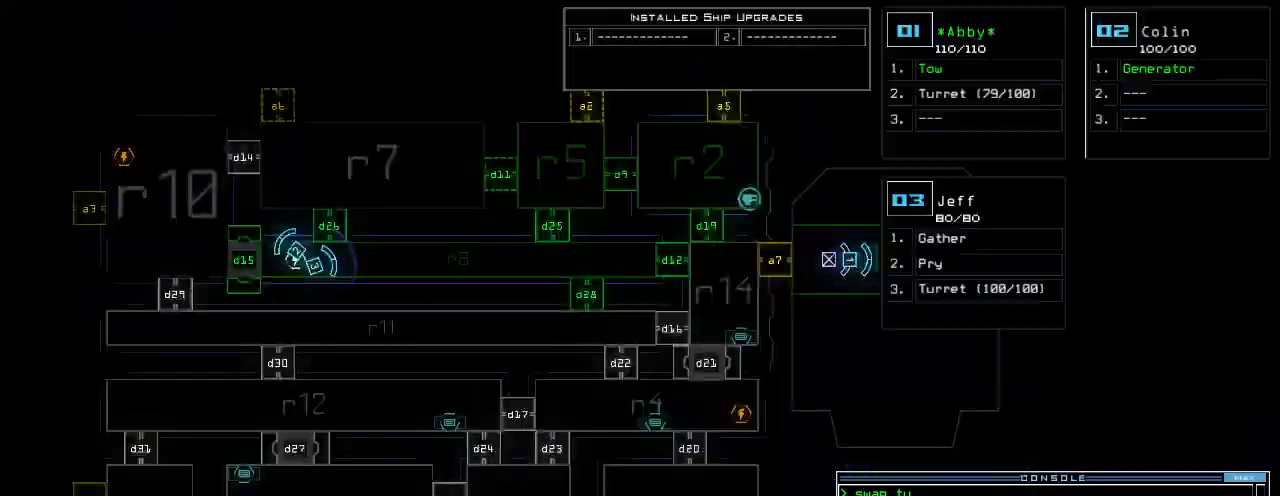
{"keys": ["up"], "events": [[200, "space", "down"], [220, "up", "down"], [240, "space", "up"]]}
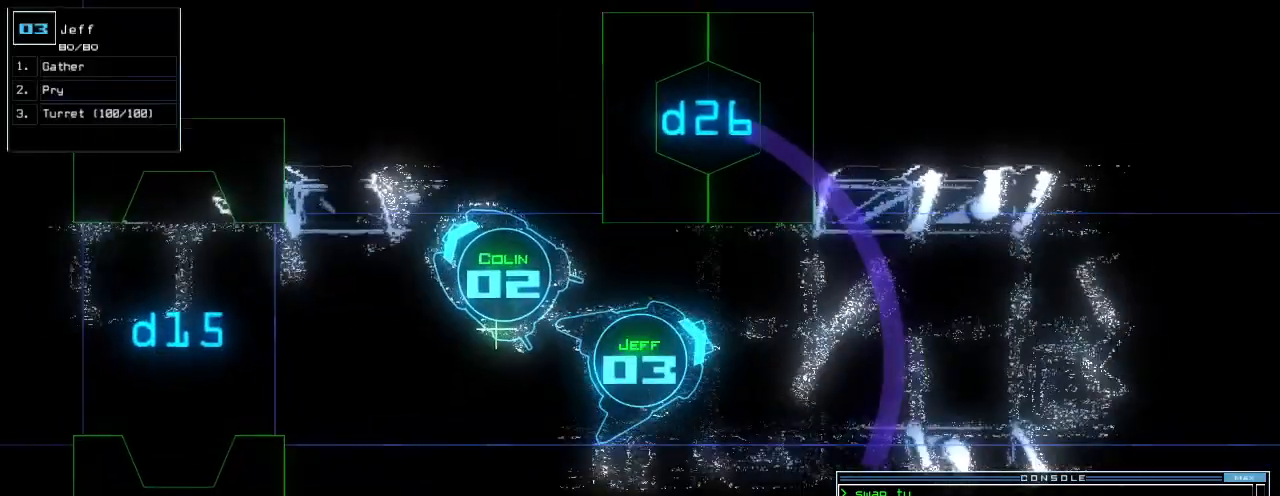
{"keys": ["up"], "events": [[20, "left", "down"], [320, "return", "down"], [400, "left", "up"], [420, "return", "up"]]}
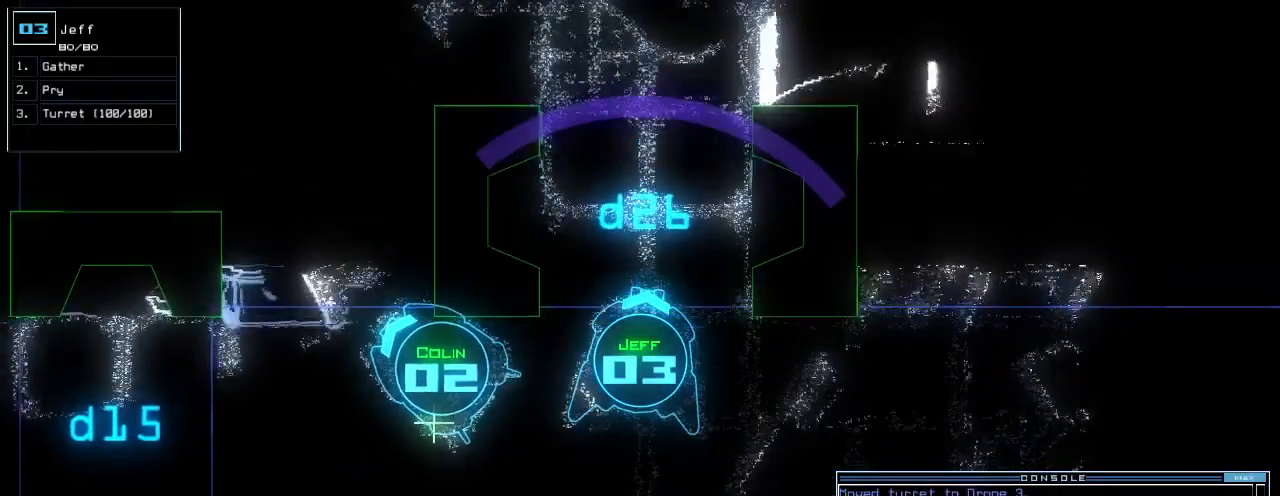
{"keys": [], "events": [[340, "up", "up"]]}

* **Work to be completed**
Would you transcribe all of the data exactly, omitting any pictures?

* **Exercise solution**
{"keys": ["up"], "events": [[200, "space", "down"], [220, "up", "down"], [240, "space", "up"]]}
{"keys": ["up"], "events": [[20, "left", "down"], [320, "return", "down"], [400, "left", "up"], [420, "return", "up"]]}
{"keys": [], "events": [[340, "up", "up"]]}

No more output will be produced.